In ways possible

In the middle of my year at VCA back in 2010, in my youth/self-doubt/feeling like a fraud-questioning my training, my practice and the lack of – and all the things that whirl about in your brains and body as a post-grad, I asked the wonderful Leisa Shelton, “is concept form?” She answered, “Do not give it any more weight than it should carry. It’s as simple as asking yourself ‘where do you want to live?’ or ‘what kind of relationship do you want to have?’”

And here I am – it’s August 2018, eleven weeks since the break up, writing this in candle light in the home I am creating for myself. Nestled in a quiet corner but close to the main streets, with easy access to multiple modes of public transport, bike paths and nature in a suburb I have come to love in the eight and more years living in Australia – I am in a cosy two-bedroom apartment. I know it will be financially tight, but I’ve taken the plunge with this lease – to carve my space in this world. I need to do this. And in my own way, I will manage this.

Quite aptly so, here I am, also embarking on a very ambitious time ahead. I have been commissioned to make a work in Adelaide that will open in December. I am beginning the plotting of a new work with Ling back on the helm with me, and with a new collaborator – it’s a work that would potentially find a life in Singapore which would mean a lot to me to bring something home. And I continue to plot my research questions in my leadership adventures, and find shape in being a stronger facilitator and advocate through my work at Theatre Network Australia.

Dan and I have also continued our weekly practice and I am very thrilled to announce that we have been shortlisted in this next stage of a Creative State Commissions, for a massive project idea that we both dreamed up! (p.s. it is only August!)

Some mornings, I am full of joy at our awesome idea and feel mighty proud of how far we both have come. (And to have finished this application two weeks after the end of my marriage!) Some mornings, I feel so mightily humbled to be in a list amongst other amazing artists I count as my seniors who I look up to! Some mornings, I am simply overwhelmed by the reality of what this next number of weeks is going to look like, and the work it is going to take.

But in every way, I am certain of how my practice has already, and will continue to be challenged and changed.

In every way possible, my world as I know it has already, and will continue to be challenged and changed.

Regardless of the triggers and reasons for a break up, the reality is that someone has decided that the payoff is no longer worth doing the work for. And when you weren’t the one that chose this outcome, it is very easy to equate that with “you are not worth doing the work for.”
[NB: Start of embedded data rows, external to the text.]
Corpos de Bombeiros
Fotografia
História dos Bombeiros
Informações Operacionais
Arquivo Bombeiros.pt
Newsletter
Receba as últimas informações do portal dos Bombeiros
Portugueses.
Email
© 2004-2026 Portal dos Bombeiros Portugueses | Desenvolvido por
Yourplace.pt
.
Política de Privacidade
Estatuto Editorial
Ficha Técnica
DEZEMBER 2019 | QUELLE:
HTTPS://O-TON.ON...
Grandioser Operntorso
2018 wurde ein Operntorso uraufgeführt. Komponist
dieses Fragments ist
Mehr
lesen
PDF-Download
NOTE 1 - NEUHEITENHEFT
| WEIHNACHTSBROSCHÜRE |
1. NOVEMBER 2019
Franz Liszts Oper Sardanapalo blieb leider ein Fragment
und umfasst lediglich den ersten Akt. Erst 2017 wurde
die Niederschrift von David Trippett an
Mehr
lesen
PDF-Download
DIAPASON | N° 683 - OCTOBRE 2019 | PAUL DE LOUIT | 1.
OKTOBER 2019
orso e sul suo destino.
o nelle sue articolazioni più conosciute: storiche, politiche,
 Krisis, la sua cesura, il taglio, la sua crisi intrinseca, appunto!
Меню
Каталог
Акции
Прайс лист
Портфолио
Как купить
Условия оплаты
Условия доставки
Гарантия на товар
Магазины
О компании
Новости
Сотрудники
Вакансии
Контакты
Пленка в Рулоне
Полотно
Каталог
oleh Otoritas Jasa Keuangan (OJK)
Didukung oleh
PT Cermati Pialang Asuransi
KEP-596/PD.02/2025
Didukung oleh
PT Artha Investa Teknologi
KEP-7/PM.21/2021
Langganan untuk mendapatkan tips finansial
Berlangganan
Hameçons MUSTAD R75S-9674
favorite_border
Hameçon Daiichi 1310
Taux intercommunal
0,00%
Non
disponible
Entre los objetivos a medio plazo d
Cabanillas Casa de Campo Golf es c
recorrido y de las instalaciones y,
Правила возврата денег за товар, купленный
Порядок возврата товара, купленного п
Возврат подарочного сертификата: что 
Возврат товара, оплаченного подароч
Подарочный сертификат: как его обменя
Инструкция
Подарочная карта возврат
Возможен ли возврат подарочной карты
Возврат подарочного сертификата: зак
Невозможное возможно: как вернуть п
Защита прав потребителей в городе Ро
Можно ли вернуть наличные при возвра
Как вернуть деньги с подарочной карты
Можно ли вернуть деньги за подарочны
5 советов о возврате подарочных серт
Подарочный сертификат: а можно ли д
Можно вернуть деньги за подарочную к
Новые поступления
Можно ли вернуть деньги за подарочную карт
And for reasons both known and unknown, both pervasively present and ever-changing in what was my relationship with Ben, the reality is that I hadn’t felt seen for a long time now – far longer than I had realised.

Seen – for all my beauty, my sorrow, my dreams, and my longings. My ambition, my roots, my present, and my future.

But perspective is multi-dimensional. And the blueprints in which form our worldview – sometimes only limits what we see. And if you are unable to rewrite those blueprints, then it would simply confirm what only you can see.

These days, I don’t feel like a fraud and can confidently articulate my practice – I create participatory live art experiences that are about rewriting our blueprints – in our memories through the autobiographical story, in our rituals through the making and sharing of food, in our perspective of time, place and space in the site-responsive encounters…

Perhaps my first ever review for a solo work came in the form of a text message from Ben this time eight years ago before I even knew him at all. He was an audience participant in the photobooth work, and the text message read – “thank you for the wonderful experience, I’ve been looking at the world differently ever since.”

Did I imagine my world would look like this right now those eleven weeks ago? Not at all.

And yet none of these is accidental.

Rigour. Questions. Refining. Expanding. Distilling. Questions again, and again. Rinse and repeat. I’ve entered doors that I’ve worked to get opened for me. And most importantly – I believe I’ve been generous with my time and my friendship, held the doors open, to enable others to come alongside with me, as I have accepted many other a generosity from my elders, peers and community.

But to come along for the ride – one must be able to see each others’ vision, and trust in it; to see my vision and trust in it, as I do yours.

So that by our friendship, in any way possible, allow our practice, and our world, be challenged and changed.

And for our blueprints be shaped so that we may always look for another way to look at this world we live in.

And for now, this is where I know I want to live.